Photo: Claude Deschênes

Dans la section de l’exposition qui parle du mimétisme qu’on retrouve dans la confection des parures pour la tête, il y a des trouvailles amusantes. Pensons à ces Nigérians qui, pour imposer le respect de ceux qui tentent de les coloniser, se sont fabriqués des coiffes inspirées des chapeaux militaires britanniques ou des perruques des juges de Sa Majesté la reine.

Photo: Claude Deschênes

Dans une telle exposition, on s’attend à voir des casques avec plumes et perles, moins à tomber sur des bonnets ornés de dents d’animaux, de colifichets ou de pièces de monnaie. Il y a plusieurs exemples de tout ça.

Un couvre-chef orné de pièces de monnaie! Photo: Claude Deschênes

La salle du deuxième étage est principalement consacrée à la culture africaine et chinoise. Dans un premier temps, la scénographie, qui rappelle les huttes africaines, nous transporte dans un monde où les rituels sont aussi fascinants qu’exotiques. Les vidéos projetés aux murs sont un complément parfait à la grande variété d’objets mystérieux exposés sous cloche.

Au deuxième étage, la scénographie rappelle les huttes africaines. Photo: Claude Deschênes

On termine la visite, et ça tombe bien en ce Nouvel An lunaire, en découvrant plusieurs traditions chinoises, entre autres celles qui consistent à protéger la tête des enfants des esprits malveillants en la camouflant sous des bonnets ornés de symboles de bonne fortune comme le lapin (fortune).

Photo: Claude Deschênes

Le monde en tête est à l’affiche depuis le 17 novembre. Jusqu’à cette semaine, je pensais passer mon tour. Si vous êtes comme moi, détrompez-vous, cette exposition est d’une grande richesse et mérite le déplacement. Elle permet de voyager dans des lieux improbables et de voir l’incarnation du génie humain quand il s’applique à des choses aussi simples que de se protéger la tête.

En tout cas, je trouvais la tuque que je me visse sur la tête en hiver bien ordinaire en revenant à la maison.

Une belle course en taxi avec Line Renaud

Retournons à Paris maintenant pour faire une traversée de la Ville Lumière en taxi avec nulle autre que Line Renaud. À 94 ans, la vénérable actrice tient sur ses épaules le film Une belle course de Christian Carion, qui prend l’affiche cette semaine.

À 94 ans, la vénérable actrice Line Renaud tient sur ses épaules le film Une belle course de Christian Carion, qui prend l’affiche cette semaine.

L’histoire est simple. Madeleine, 92 ans, n’a plus vraiment le choix, l’heure de la maison de retraite est arrivée. Mais avant de rompre avec sa liberté, elle s’offre une course en taxi, histoire de revoir les lieux qui ont compté dans sa vie. Cela nous vaut une belle balade à Paris. La tour Eiffel, la Seine, les Champs-Élysées, l’Opéra Garnier, tous les monuments y passent. Chemin faisant, Madeleine, assise sur la banquette arrière, raconte sa vie au chauffeur. Son histoire d’amour éphémère avec un GI américain qui lui a laissé un enfant, l’enfer que lui a fait subir le mari alcoolique qui a pris le relais, le séjour en prison qu’elle a fait pour avoir voulu mater cet homme violent avec elle et son fils.

Louise Renaud dans le rôle de Madeleine qui, à 92 ans, doit se résigner à aller en maison de retraite.
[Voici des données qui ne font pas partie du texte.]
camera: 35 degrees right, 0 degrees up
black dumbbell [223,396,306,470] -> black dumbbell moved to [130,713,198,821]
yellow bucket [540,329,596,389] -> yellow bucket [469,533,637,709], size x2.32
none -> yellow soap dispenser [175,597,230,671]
C’est Danny Boon qui est au volant. Le chauffeur de taxi taciturne qu’il incarne finit par s’illuminer au contact de sa passagère. Comment en effet ne pas succomber à cette battante que Line Renaud rend parfaitement attachante? Son jeu est d’une grande justesse autant dans les épanchements que dans la résilience dont cette femme fait preuve.
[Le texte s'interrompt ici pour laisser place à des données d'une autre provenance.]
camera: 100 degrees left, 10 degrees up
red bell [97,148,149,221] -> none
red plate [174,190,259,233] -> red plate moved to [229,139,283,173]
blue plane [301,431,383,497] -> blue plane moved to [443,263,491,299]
Le chauffeur de taxi taciturne qu'incarne Danny Boon finit par s’illuminer au contact de sa passagère.

Malheureusement, il y a de l’eau dans le gaz. Les retours dans le passé de Madeleine sont cahoteux. On est surpris que le réalisateur de Joyeux Noël, grand film historique s’il en est un, soit aussi gauche dans la reconstitution historique, et aussi prévisible dans le dénouement larmoyant de sa nouvelle offrande.
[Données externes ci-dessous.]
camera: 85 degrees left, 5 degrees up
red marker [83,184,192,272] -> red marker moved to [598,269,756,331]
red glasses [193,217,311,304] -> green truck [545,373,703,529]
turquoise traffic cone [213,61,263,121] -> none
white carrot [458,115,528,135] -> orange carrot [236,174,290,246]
On est surpris que le réalisateur de Joyeux Noël, grand film historique s’il en est un, soit aussi gauche dans la reconstitution historique

Alors, on monte ou pas dans le taxi? Oui, pour Line Renaud et la balade dans Paris, d’autant qu’on n’a pas à régler la course, qui tournait autour des 300 euros la dernière fois que j’ai remarqué le compteur.